INFORMATION PROVIDED -
= = =

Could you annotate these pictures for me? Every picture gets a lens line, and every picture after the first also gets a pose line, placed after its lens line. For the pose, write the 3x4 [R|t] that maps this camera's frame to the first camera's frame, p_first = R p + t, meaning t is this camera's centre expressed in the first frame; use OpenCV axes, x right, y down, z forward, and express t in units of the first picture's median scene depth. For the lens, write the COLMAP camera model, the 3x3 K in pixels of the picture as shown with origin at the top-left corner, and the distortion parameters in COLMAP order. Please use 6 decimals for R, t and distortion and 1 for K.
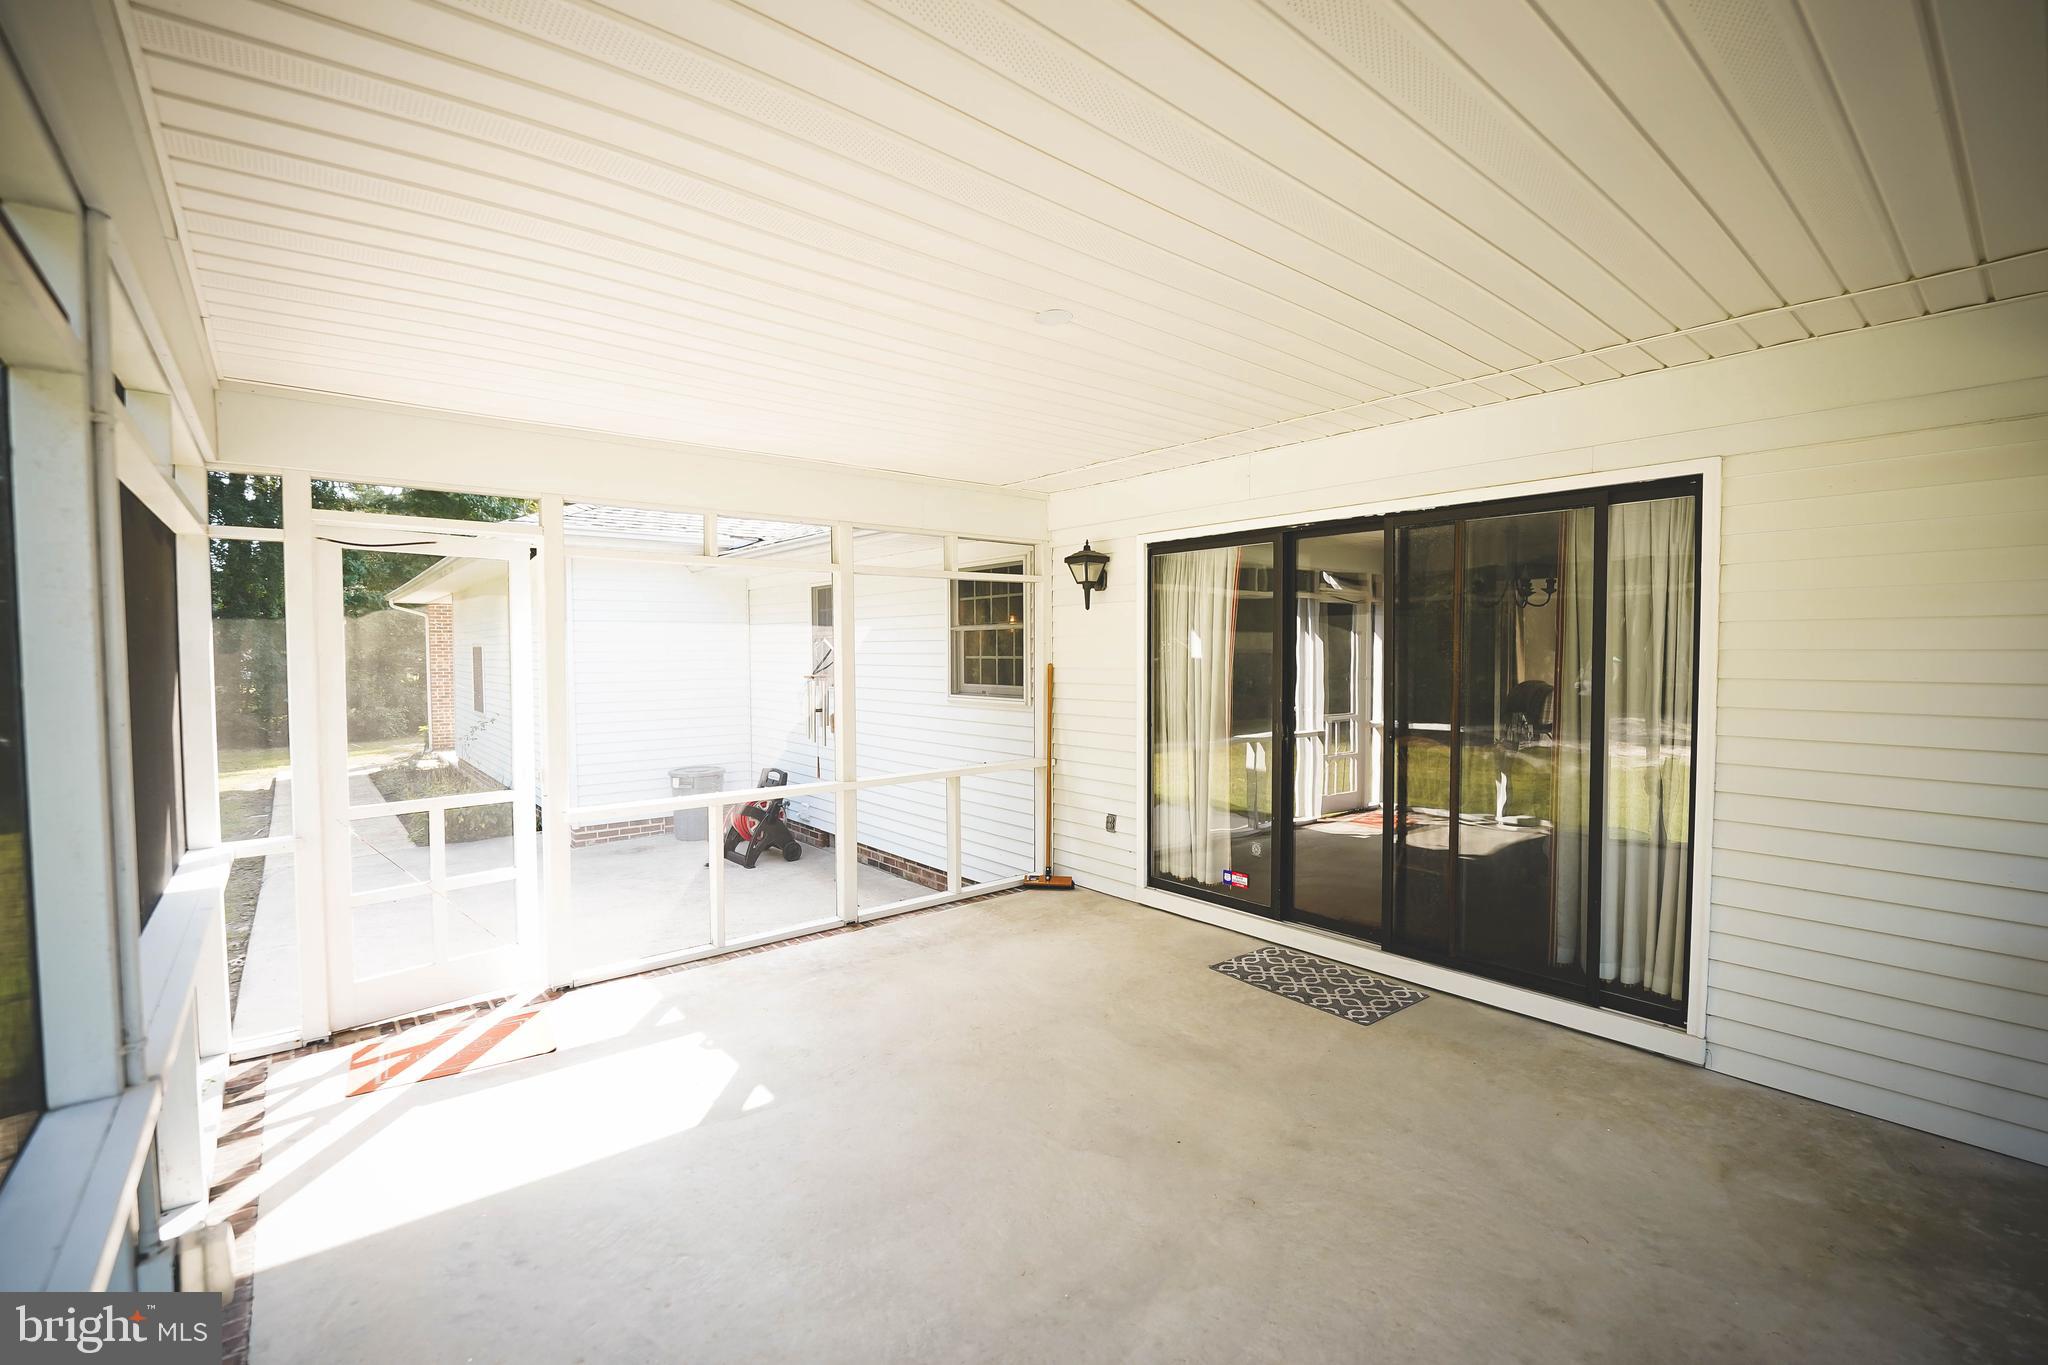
lens RADIAL K [[911.3, 0, 1024.0], [0, 911.3, 682.5], [0, 0, 1]] dist [-0.001777, -0.000023]
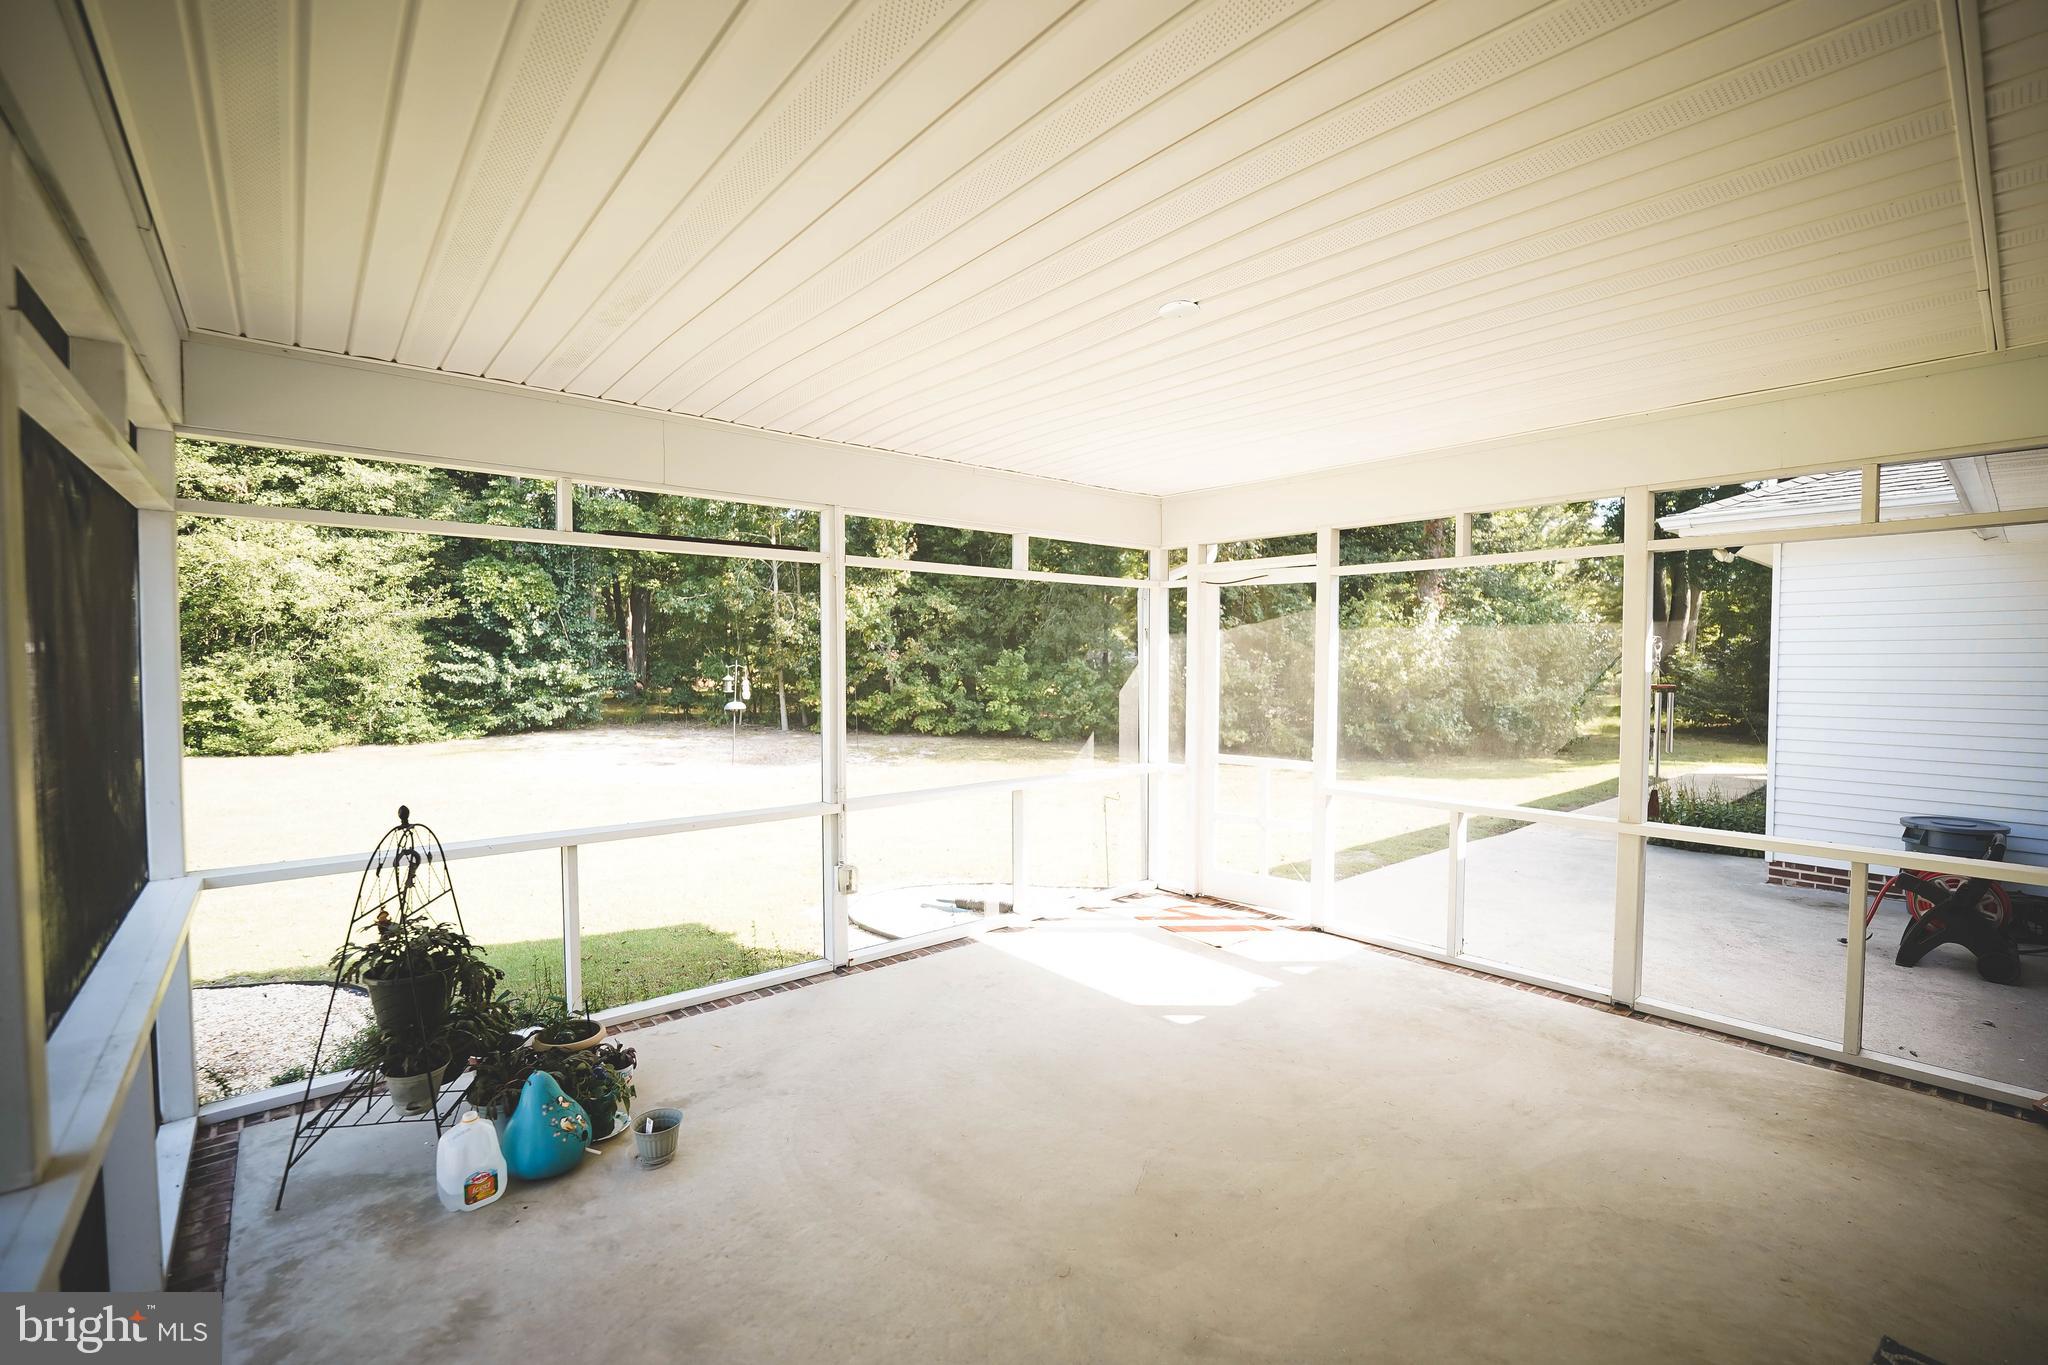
lens RADIAL K [[911.3, 0, 1024.0], [0, 911.3, 682.5], [0, 0, 1]] dist [-0.001777, -0.000023]
pose [[0.008374, 0.037579, -0.999259, 0.668752], [-0.037210, 0.998613, 0.037242, -0.023556], [0.999272, 0.036871, 0.009760, 0.555925]]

= = =

AIM OF THE TASK -
Could you print every line above word for word, leaving out the pictures?

ANSWER TO THIS EXERCISE -
Could you annotate these pictures for me? Every picture gets a lens line, and every picture after the first also gets a pose line, placed after its lens line. For the pose, write the 3x4 [R|t] that maps this camera's frame to the first camera's frame, p_first = R p + t, meaning t is this camera's centre expressed in the first frame; use OpenCV axes, x right, y down, z forward, and express t in units of the first picture's median scene depth. For the lens, write the COLMAP camera model, the 3x3 K in pixels of the picture as shown with origin at the top-left corner, and the distortion parameters in COLMAP order. Please use 6 decimals for R, t and distortion and 1 for K.
lens RADIAL K [[911.3, 0, 1024.0], [0, 911.3, 682.5], [0, 0, 1]] dist [-0.001777, -0.000023]
lens RADIAL K [[911.3, 0, 1024.0], [0, 911.3, 682.5], [0, 0, 1]] dist [-0.001777, -0.000023]
pose [[0.008374, 0.037579, -0.999259, 0.668752], [-0.037210, 0.998613, 0.037242, -0.023556], [0.999272, 0.036871, 0.009760, 0.555925]]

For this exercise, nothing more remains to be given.